* Task list
A) In the passage below on mining association rules in time series data, what name is given to the dependencies in the authors' case?
B) For each statement, answer yes or no according to the passage below on mining association rules in time series data, and quote the words from the passage that decide it:
(i) A stream is a sequence of values produced over time.
(ii) The definition of an event stays the same whatever the data-mining goal.
(iii) Dependencies that meet a pre-specified minimum support threshold are called frequent.

* Provided passage
*** Begin section ***

Mining Association Rules in Time Series Data

Discovery of structures in multi-stream of data is an important problem with great significance. A dependency is an unexpectedly frequent or infrequent co-occurrence of events over time. A stream is a sequence of values produced over time. In a time series, an event is an important occurrence. The definition of an event is dependent on the time series data-mining goal. This indicates that an event on one stream is related to other events on other streams, which seems to be independent from the former event time series patterns. The stock price is a good example for such dependencies. Rise and fall of price on some stocks obviously cause price of one stock to rise and fall. If we analyze the multi-stream of time series for some stock price and we can discover dependencies between all streams, and the dependencies can help us to decide better time to buy stocks. So, the dependencies can be expressed as rules. In our case, these dependencies are called motion association rules. Strong dependencies capture structure in the streams because it indicates that there is relationship between their constituent patterns that is occurrences of those patterns are not independent. The association rule discovery problem usually translates into finding all sets of patterns of dependencies that satisfy a pre-specified minimum threshold on support, and then post-processing them to find the interesting rules. Such dependencies are called frequent. The association rules usually predict the occurrence of some other set of dependencies with certain degree of confidence.

*** End section ***

* Available data

*** Begin section ***

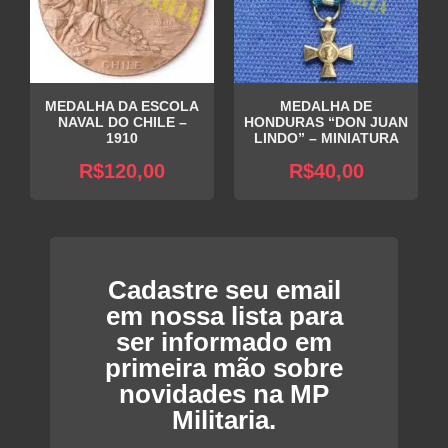
MEDALHA DA ESCOLA
MEDALHA DE
NAVAL DO CHILE –
HONDURAS “DON JUAN
1910
LINDO” – MINIATURA
R$
120,00
R$
40,00
Cadastre seu email
em nossa lista para
ser informado em
primeira mão sobre
novidades na MP
Militaria.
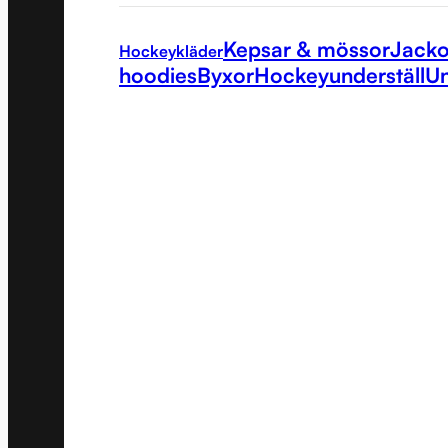
Kepsar & mössor
Jacko
Hockeykläder
hoodies
Byxor
Hockeyunderställ
Un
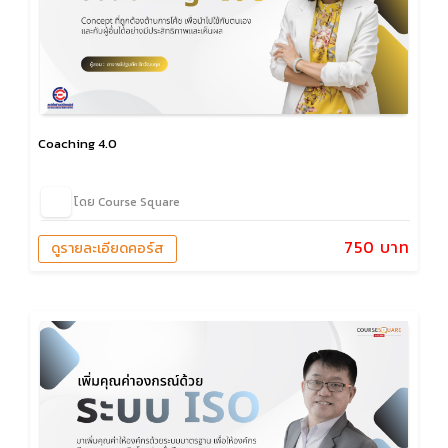
Coaching 4.0
โดย Course Square
750 บาท
ดูรายละเอียดคอร์ส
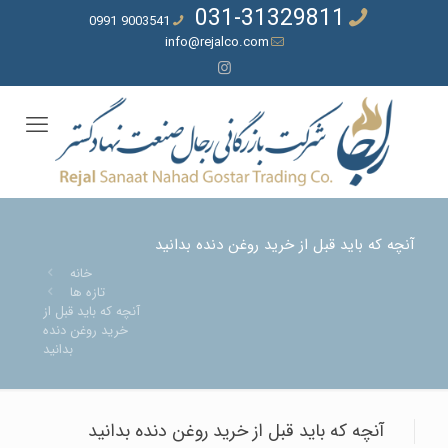
031-31329811
9003541 0991
info@rejalco.com
آنچه که باید قبل از خرید روغن دنده بدانید
خانه
تازه ها
آنچه که باید قبل از
خرید روغن دنده
بدانید
آنچه که باید قبل از خرید روغن دنده بدانید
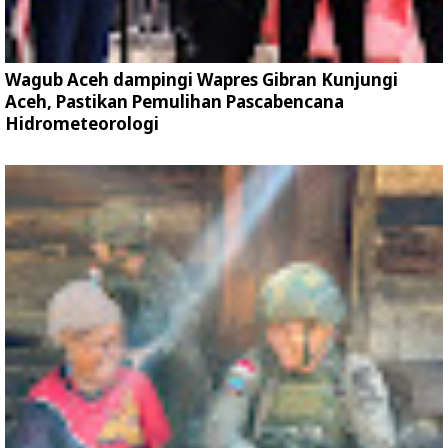
Wagub Aceh dampingi Wapres Gibran Kunjungi
Aceh, Pastikan Pemulihan Pascabencana
Hidrometeorologi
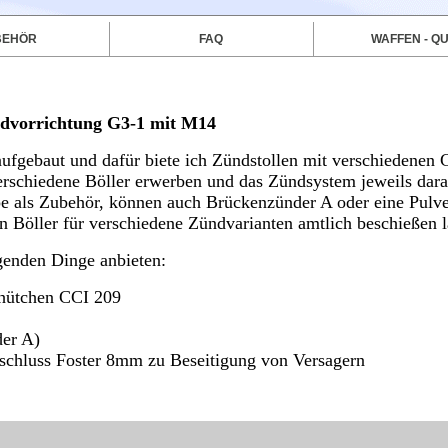
BEHÖR
FAQ
WAFFEN - QU
ndvorrichtung G3-1 mit M14
ufgebaut und dafür biete ich Zündstollen mit verschiedenen
verschiedene Böller erwerben und das Zündsystem jeweils dara
pe als Zubehör, können auch Brückenzünder A oder eine Pulv
 Böller für verschiedene Zündvarianten amtlich beschießen l
genden Dinge anbieten:
dhütchen CCI 209
der A)
nschluss Foster 8mm zu Beseitigung von Versagern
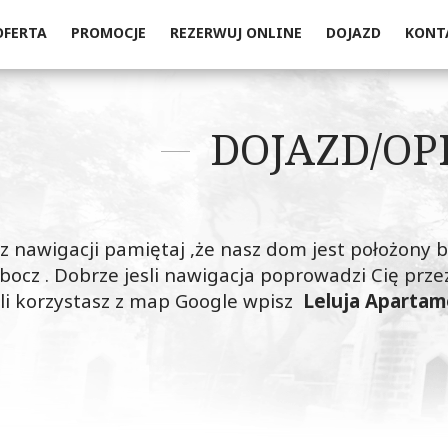
OFERTA
PROMOCJE
REZERWUJ ONLINE
DOJAZD
KONT
DOJAZD/OP
z z nawigacji pamiętaj ,że nasz dom jest położony
bocz . Dobrze jesli nawigacja poprowadzi Cię przez
sli korzystasz z map Google wpisz
Leluja Aparta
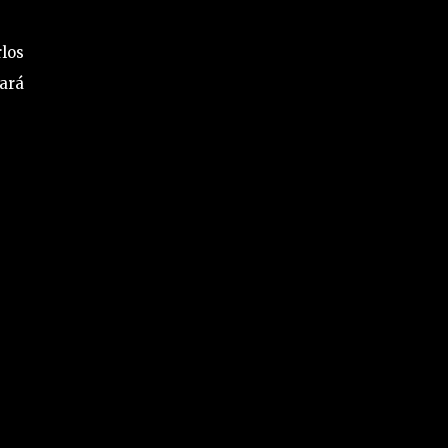
los
ará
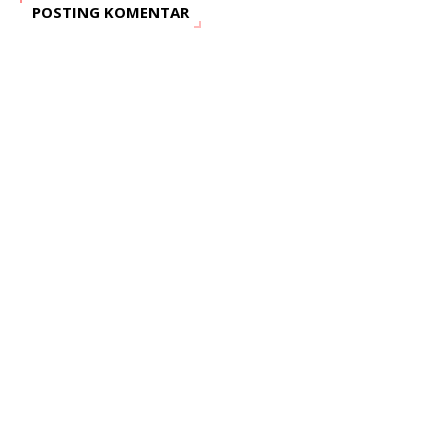
POSTING KOMENTAR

*** End section ***

* Your written answers
A) They are called motion association rules.

B)
(i) Yes: "A stream is a sequence of values produced over time."
(ii) No: "The definition of an event is dependent on the time series data-mining goal."
(iii) Yes: "Such dependencies are called frequent."